自然体で流れに逆らわず、軽やかに生きる。そんなイメージの渡辺満里奈さん。50歳を迎えた今の心境や、仕事のこと、そして夫のうつ病を一緒に乗り越えたことなど、等身大で語ったロングインタビューを、6回にわたってお届けします。第2回は、夫のうつにいきなり直面し、戸惑いながらよりよい治療法を模索した、当時の不安な気持ちについて語ってくれました。

 タレントとして35年のキャリアを誇る渡辺満里奈さん。50歳を迎えて、いい流れや運を味方につける秘訣は「楽観的で、人から勧められたら、まずやってみる」と軽やかに語ってくれた前回。その渡辺さんが、「なんでこんなことになっちゃったんだろう。この先どうしよう……」と毎日不安で涙があふれ出るような出来事があった。それは2018年夏、夫の名倉潤さんが頚椎(けいつい)椎間板ヘルニアの手術を受けた後に、うつ病になってしまったことだった。

手術のストレスから、夫がうつによる睡眠障害に

編集部(以下、略) 名倉さんに異変を感じたのは、いつごろからでしたか?

渡辺満里奈さん(以下、渡辺) 手術後、病院から自宅に戻ってきたときの様子から、彼がすごく不安だったことがうかがえました。手術前には、「1日で帰れる手術だし、子どもたちの世話もあるだろうから1人で大丈夫」と言って出掛けましたが、帰宅時の彼の様子を見て、付き添えばよかったな、と思いました。
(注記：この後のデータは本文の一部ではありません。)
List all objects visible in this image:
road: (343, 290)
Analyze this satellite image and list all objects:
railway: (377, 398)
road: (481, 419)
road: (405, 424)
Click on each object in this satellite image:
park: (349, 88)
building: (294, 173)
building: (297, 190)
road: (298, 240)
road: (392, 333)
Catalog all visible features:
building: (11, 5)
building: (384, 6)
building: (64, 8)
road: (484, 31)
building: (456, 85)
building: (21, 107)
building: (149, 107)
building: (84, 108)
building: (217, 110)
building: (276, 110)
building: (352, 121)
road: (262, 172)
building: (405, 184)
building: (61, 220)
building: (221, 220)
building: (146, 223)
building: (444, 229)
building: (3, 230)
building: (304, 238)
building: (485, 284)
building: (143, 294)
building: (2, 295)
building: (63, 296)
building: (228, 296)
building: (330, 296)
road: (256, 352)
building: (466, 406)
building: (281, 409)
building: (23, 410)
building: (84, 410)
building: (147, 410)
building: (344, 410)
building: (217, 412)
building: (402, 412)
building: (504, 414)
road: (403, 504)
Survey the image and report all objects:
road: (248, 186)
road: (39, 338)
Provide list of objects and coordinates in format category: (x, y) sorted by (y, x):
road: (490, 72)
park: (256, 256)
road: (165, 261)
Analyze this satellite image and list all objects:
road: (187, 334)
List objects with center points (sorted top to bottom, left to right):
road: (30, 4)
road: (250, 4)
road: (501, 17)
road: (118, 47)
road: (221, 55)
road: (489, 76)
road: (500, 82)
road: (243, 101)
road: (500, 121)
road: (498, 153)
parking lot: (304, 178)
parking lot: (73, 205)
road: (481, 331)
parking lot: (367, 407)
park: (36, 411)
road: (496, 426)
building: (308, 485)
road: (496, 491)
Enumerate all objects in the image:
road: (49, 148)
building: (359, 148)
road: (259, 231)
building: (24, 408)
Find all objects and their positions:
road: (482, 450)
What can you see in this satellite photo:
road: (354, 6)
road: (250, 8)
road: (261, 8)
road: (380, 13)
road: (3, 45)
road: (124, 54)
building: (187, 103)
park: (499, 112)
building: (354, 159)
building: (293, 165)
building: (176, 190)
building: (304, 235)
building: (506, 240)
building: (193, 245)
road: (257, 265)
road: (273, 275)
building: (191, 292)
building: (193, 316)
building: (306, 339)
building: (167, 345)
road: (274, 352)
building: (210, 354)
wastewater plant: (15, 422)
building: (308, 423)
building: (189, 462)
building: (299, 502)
 とにかく、しばらくの間は痛みもあるだろうし、ゆっくり休んでほしい、と思っていたのですが、彼はたびたびうなされて、夜中に大きな声を出して跳び起きるようになったんです。「どうしたの?」と聞くと、「悪夢を見た」と言います。

 それで眠れなくなる状態が続いたので、主治医に相談して心療内科の先生を紹介してもらい、睡眠障害だと診断されました。原因は、術後の「侵襲によるストレス」が要因のうつだと……。